● **WORK ITEM**: Copy every entry below word for word, changing nothing.

[Recorded data]
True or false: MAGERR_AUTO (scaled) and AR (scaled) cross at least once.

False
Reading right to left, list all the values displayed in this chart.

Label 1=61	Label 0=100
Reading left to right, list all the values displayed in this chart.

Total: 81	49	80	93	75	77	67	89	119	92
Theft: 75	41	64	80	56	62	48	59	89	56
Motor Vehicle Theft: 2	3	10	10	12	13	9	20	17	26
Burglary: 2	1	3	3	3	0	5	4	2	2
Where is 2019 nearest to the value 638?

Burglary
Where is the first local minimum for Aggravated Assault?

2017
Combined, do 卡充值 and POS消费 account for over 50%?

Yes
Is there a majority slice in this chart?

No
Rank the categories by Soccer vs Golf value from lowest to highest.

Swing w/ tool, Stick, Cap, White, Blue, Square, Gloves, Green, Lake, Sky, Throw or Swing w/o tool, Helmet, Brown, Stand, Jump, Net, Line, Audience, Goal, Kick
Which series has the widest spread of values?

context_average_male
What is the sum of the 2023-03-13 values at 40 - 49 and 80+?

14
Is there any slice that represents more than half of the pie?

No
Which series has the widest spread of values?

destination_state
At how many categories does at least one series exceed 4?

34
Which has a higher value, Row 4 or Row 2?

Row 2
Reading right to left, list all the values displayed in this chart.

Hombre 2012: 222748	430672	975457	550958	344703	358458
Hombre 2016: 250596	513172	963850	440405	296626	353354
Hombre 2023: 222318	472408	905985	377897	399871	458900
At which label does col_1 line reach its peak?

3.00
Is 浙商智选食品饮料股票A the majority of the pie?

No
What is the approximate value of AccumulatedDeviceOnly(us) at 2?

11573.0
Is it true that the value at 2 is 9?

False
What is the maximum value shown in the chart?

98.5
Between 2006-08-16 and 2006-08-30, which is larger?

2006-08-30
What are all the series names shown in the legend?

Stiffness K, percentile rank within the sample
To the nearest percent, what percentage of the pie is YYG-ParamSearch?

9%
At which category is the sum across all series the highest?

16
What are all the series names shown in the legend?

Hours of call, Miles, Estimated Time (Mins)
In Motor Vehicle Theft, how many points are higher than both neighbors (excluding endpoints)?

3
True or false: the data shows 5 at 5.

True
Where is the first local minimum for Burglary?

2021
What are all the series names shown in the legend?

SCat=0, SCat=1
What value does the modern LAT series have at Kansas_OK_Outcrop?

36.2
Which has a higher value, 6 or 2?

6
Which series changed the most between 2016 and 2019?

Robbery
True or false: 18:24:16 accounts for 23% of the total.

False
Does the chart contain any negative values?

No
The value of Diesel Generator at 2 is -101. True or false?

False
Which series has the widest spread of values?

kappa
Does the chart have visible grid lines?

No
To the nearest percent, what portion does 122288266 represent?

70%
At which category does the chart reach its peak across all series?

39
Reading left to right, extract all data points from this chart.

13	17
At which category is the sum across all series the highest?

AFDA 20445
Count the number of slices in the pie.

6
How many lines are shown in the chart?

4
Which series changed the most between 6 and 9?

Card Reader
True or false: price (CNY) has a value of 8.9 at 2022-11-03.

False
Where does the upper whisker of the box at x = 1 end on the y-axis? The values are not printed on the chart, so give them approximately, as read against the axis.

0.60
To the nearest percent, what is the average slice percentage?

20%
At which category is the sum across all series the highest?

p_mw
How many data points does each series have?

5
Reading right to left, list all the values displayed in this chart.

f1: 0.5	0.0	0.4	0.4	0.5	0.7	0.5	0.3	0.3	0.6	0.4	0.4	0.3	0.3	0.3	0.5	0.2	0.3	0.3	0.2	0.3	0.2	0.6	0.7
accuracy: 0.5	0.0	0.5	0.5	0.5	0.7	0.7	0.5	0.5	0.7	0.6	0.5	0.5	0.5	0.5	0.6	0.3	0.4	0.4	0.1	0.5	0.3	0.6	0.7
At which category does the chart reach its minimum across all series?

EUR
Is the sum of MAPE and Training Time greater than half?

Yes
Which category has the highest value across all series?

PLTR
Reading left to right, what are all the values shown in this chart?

● **FINISHED EXERCISE**:
True or false: MAGERR_AUTO (scaled) and AR (scaled) cross at least once.

False
Reading right to left, list all the values displayed in this chart.

Label 1=61	Label 0=100
Reading left to right, list all the values displayed in this chart.

Total: 81	49	80	93	75	77	67	89	119	92
Theft: 75	41	64	80	56	62	48	59	89	56
Motor Vehicle Theft: 2	3	10	10	12	13	9	20	17	26
Burglary: 2	1	3	3	3	0	5	4	2	2
Where is 2019 nearest to the value 638?

Burglary
Where is the first local minimum for Aggravated Assault?

2017
Combined, do 卡充值 and POS消费 account for over 50%?

Yes
Is there a majority slice in this chart?

No
Rank the categories by Soccer vs Golf value from lowest to highest.

Swing w/ tool, Stick, Cap, White, Blue, Square, Gloves, Green, Lake, Sky, Throw or Swing w/o tool, Helmet, Brown, Stand, Jump, Net, Line, Audience, Goal, Kick
Which series has the widest spread of values?

context_average_male
What is the sum of the 2023-03-13 values at 40 - 49 and 80+?

14
Is there any slice that represents more than half of the pie?

No
Which series has the widest spread of values?

destination_state
At how many categories does at least one series exceed 4?

34
Which has a higher value, Row 4 or Row 2?

Row 2
Reading right to left, list all the values displayed in this chart.

Hombre 2012: 222748	430672	975457	550958	344703	358458
Hombre 2016: 250596	513172	963850	440405	296626	353354
Hombre 2023: 222318	472408	905985	377897	399871	458900
At which label does col_1 line reach its peak?

3.00
Is 浙商智选食品饮料股票A the majority of the pie?

No
What is the approximate value of AccumulatedDeviceOnly(us) at 2?

11573.0
Is it true that the value at 2 is 9?

False
What is the maximum value shown in the chart?

98.5
Between 2006-08-16 and 2006-08-30, which is larger?

2006-08-30
What are all the series names shown in the legend?

Stiffness K, percentile rank within the sample
To the nearest percent, what percentage of the pie is YYG-ParamSearch?

9%
At which category is the sum across all series the highest?

16
What are all the series names shown in the legend?

Hours of call, Miles, Estimated Time (Mins)
In Motor Vehicle Theft, how many points are higher than both neighbors (excluding endpoints)?

3
True or false: the data shows 5 at 5.

True
Where is the first local minimum for Burglary?

2021
What are all the series names shown in the legend?

SCat=0, SCat=1
What value does the modern LAT series have at Kansas_OK_Outcrop?

36.2
Which has a higher value, 6 or 2?

6
Which series changed the most between 2016 and 2019?

Robbery
True or false: 18:24:16 accounts for 23% of the total.

False
Does the chart contain any negative values?

No
The value of Diesel Generator at 2 is -101. True or false?

False
Which series has the widest spread of values?

kappa
Does the chart have visible grid lines?

No
To the nearest percent, what portion does 122288266 represent?

70%
At which category does the chart reach its peak across all series?

39
Reading left to right, extract all data points from this chart.

13	17
At which category is the sum across all series the highest?

AFDA 20445
Count the number of slices in the pie.

6
How many lines are shown in the chart?

4
Which series changed the most between 6 and 9?

Card Reader
True or false: price (CNY) has a value of 8.9 at 2022-11-03.

False
Where does the upper whisker of the box at x = 1 end on the y-axis? The values are not printed on the chart, so give them approximately, as read against the axis.

0.60
To the nearest percent, what is the average slice percentage?

20%
At which category is the sum across all series the highest?

p_mw
How many data points does each series have?

5
Reading right to left, list all the values displayed in this chart.

f1: 0.5	0.0	0.4	0.4	0.5	0.7	0.5	0.3	0.3	0.6	0.4	0.4	0.3	0.3	0.3	0.5	0.2	0.3	0.3	0.2	0.3	0.2	0.6	0.7
accuracy: 0.5	0.0	0.5	0.5	0.5	0.7	0.7	0.5	0.5	0.7	0.6	0.5	0.5	0.5	0.5	0.6	0.3	0.4	0.4	0.1	0.5	0.3	0.6	0.7
At which category does the chart reach its minimum across all series?

EUR
Is the sum of MAPE and Training Time greater than half?

Yes
Which category has the highest value across all series?

PLTR
Reading left to right, what are all the values shown in this chart?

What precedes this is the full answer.